=== Records for the task ===
******

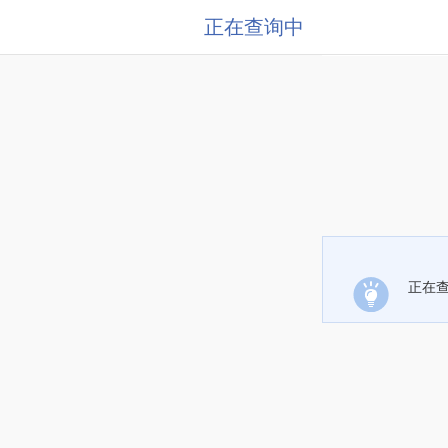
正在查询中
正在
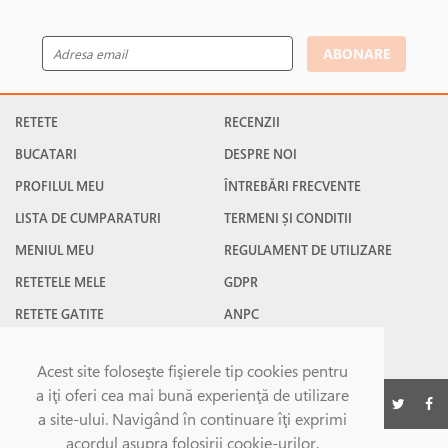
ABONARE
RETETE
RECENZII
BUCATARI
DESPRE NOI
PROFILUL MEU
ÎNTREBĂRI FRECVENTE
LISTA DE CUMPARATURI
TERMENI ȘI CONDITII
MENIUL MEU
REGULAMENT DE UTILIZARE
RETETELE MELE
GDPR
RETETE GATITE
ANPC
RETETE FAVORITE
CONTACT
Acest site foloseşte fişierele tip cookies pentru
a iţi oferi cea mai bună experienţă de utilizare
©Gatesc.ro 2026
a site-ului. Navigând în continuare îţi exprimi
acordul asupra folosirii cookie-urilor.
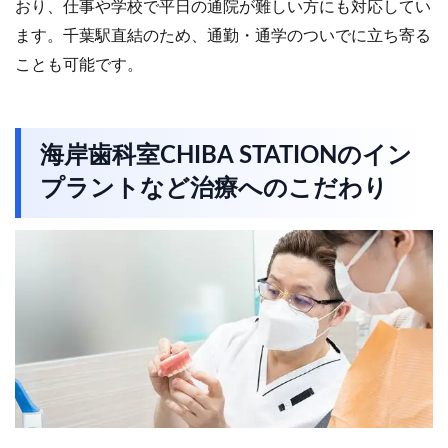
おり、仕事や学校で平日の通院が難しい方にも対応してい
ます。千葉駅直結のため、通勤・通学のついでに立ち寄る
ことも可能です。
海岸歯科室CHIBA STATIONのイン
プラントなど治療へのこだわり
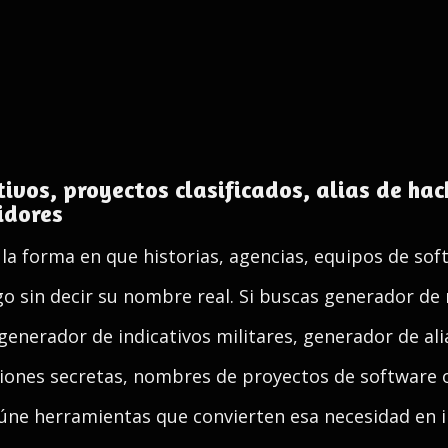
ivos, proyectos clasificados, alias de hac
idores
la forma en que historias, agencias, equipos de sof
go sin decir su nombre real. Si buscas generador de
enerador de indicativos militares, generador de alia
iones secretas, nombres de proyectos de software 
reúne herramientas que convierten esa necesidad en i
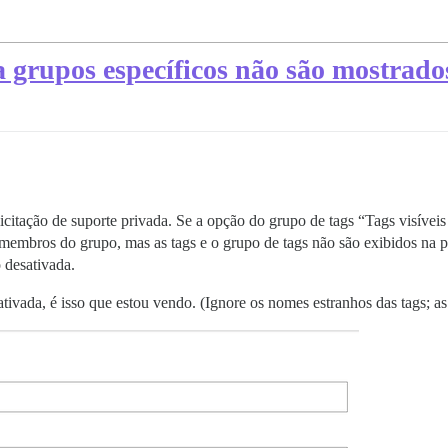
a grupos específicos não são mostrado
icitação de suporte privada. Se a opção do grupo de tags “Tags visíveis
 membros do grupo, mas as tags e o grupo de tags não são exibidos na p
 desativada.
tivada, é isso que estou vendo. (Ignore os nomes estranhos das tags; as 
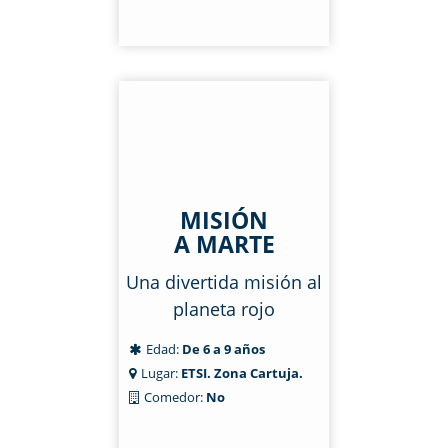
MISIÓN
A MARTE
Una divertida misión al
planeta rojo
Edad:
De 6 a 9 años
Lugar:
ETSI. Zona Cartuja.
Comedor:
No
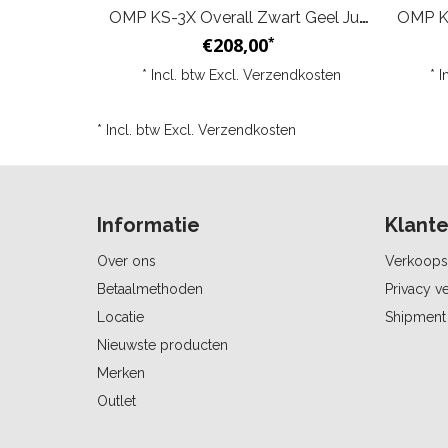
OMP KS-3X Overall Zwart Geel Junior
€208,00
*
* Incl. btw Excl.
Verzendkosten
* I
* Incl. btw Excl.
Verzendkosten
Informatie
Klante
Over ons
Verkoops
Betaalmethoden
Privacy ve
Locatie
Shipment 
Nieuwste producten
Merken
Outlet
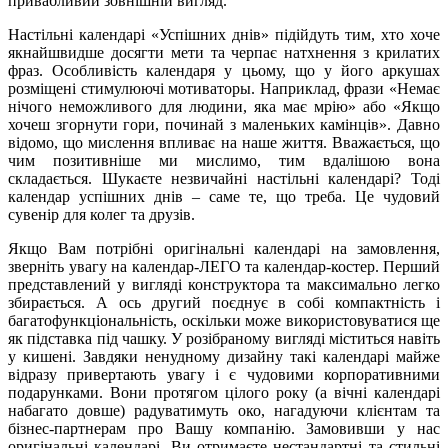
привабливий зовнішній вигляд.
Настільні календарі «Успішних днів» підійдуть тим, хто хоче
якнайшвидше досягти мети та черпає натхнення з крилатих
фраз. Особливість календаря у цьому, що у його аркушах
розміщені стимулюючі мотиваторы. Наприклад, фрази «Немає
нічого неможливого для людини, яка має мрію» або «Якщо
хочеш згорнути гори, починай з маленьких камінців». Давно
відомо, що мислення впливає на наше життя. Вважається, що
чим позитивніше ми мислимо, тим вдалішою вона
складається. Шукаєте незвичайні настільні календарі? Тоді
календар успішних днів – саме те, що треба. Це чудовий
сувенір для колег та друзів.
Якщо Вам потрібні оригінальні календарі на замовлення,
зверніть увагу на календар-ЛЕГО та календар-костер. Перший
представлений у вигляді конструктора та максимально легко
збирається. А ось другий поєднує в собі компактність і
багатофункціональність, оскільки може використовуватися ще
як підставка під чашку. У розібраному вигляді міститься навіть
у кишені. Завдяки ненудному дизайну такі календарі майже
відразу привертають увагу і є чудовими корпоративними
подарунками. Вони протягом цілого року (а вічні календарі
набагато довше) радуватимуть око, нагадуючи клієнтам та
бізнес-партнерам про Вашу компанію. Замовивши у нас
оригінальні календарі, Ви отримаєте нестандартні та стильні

******

=== Problem statement ===
Output the listing above exactly, excluding all pictures.

=== Output ===
正在查询中
正在
ABONARE
RETETE
RECENZII
BUCATARI
DESPRE NOI
PROFILUL MEU
ÎNTREBĂRI FRECVENTE
LISTA DE CUMPARATURI
TERMENI ȘI CONDITII
MENIUL MEU
REGULAMENT DE UTILIZARE
RETETELE MELE
GDPR
RETETE GATITE
ANPC
RETETE FAVORITE
CONTACT
Acest site foloseşte fişierele tip cookies pentru
a iţi oferi cea mai bună experienţă de utilizare
©Gatesc.ro 2026
a site-ului. Navigând în continuare îţi exprimi
acordul asupra folosirii cookie-urilor.
おり、仕事や学校で平日の通院が難しい方にも対応してい
ます。千葉駅直結のため、通勤・通学のついでに立ち寄る
ことも可能です。
海岸歯科室CHIBA STATIONのイン
プラントなど治療へのこだわり
ivos, proyectos clasificados, alias de hac
idores
la forma en que historias, agencias, equipos de sof
go sin decir su nombre real. Si buscas generador de
enerador de indicativos militares, generador de alia
iones secretas, nombres de proyectos de software 
reúne herramientas que convierten esa necesidad en i
a grupos específicos não são mostrado
icitação de suporte privada. Se a opção do grupo de tags “Tags visíveis
 membros do grupo, mas as tags e o grupo de tags não são exibidos na p
 desativada.
tivada, é isso que estou vendo. (Ignore os nomes estranhos das tags; as 
MISIÓN
A MARTE
Una divertida misión al
planeta rojo
Edad:
De 6 a 9 años
Lugar:
ETSI. Zona Cartuja.
Comedor:
No
OMP KS-3X Overall Zwart Geel Junior
€208,00
*
* Incl. btw Excl.
Verzendkosten
* I
* Incl. btw Excl.
Verzendkosten
Informatie
Klante
Over ons
Verkoops
Betaalmethoden
Privacy ve
Locatie
Shipment 
Nieuwste producten
Merken
Outlet
привабливий зовнішній вигляд.
Настільні календарі «Успішних днів» підійдуть тим, хто хоче
якнайшвидше досягти мети та черпає натхнення з крилатих
фраз. Особливість календаря у цьому, що у його аркушах
розміщені стимулюючі мотиваторы. Наприклад, фрази «Немає
нічого неможливого для людини, яка має мрію» або «Якщо
хочеш згорнути гори, починай з маленьких камінців». Давно
відомо, що мислення впливає на наше життя. Вважається, що
чим позитивніше ми мислимо, тим вдалішою вона
складається. Шукаєте незвичайні настільні календарі? Тоді
календар успішних днів – саме те, що треба. Це чудовий
сувенір для колег та друзів.
Якщо Вам потрібні оригінальні календарі на замовлення,
зверніть увагу на календар-ЛЕГО та календар-костер. Перший
представлений у вигляді конструктора та максимально легко
збирається. А ось другий поєднує в собі компактність і
багатофункціональність, оскільки може використовуватися ще
як підставка під чашку. У розібраному вигляді міститься навіть
у кишені. Завдяки ненудному дизайну такі календарі майже
відразу привертають увагу і є чудовими корпоративними
подарунками. Вони протягом цілого року (а вічні календарі
набагато довше) радуватимуть око, нагадуючи клієнтам та
бізнес-партнерам про Вашу компанію. Замовивши у нас
оригінальні календарі, Ви отримаєте нестандартні та стильні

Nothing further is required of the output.